Al-Shabaab, an affiliate of al-Qaeda, said the killing spree was revenge for Kenya’s participation in a UN-backed African Union force that has squeezed the group’s base of operations in Somalia.

It specifically targeted the institution in Garissa, a region dominated by ethnic Somalis, for teaching Christians in a “Muslim land under colony”, a reference to historical Somali territorial claims.

Before the attack, some students at the university shared their concerns about security with their families, given the town’s proximity to the Somali border and a thin security presence. At the students’ request, two security officers were provided. They were among the first to die in the attack.

With memories still fresh of the 2013 Westgate mall attack, in which 67 died, many will be asking if the government could have done more to forestall Thursday’s massacre. It had notice of a possible attack on a university, but had apparently taken no specific action beyond urging staff and students to be vigilant.

“The attack was preceded by a number of intelligence alarm bells, including a… warning posted on many campuses,” The Star, a Kenyan newspaper, said. “Once a warning is received, extra guards must be deployed.”

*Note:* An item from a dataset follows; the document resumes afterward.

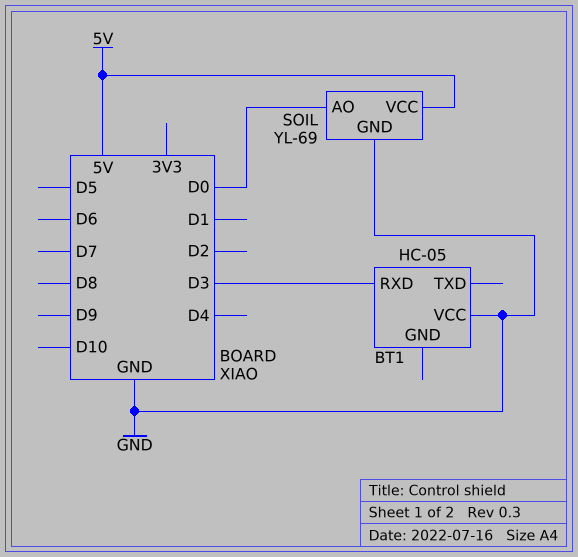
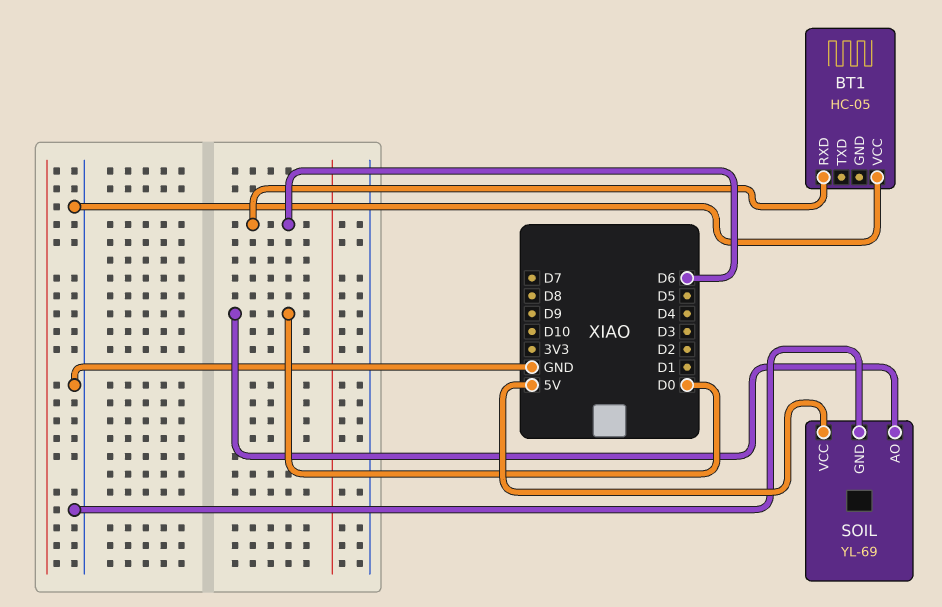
BT1 pin RXD: D3 -> D6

President Kenyatta is under pressure to act decisively against al-Shabaab. Since taking office two years ago, he has failed to stem the growing violence by militants that has claimed more than 400 lives. Hundreds of miles of border with Somalia remains largely unpatrolled, and rampant corruption has allowed militants to slip across with ease. Analysts say a heavy-handed counterterrorism approach in marginalised Muslim communities, particularly on the coast, has driven many Kenyans into the embrace of Islamist militants.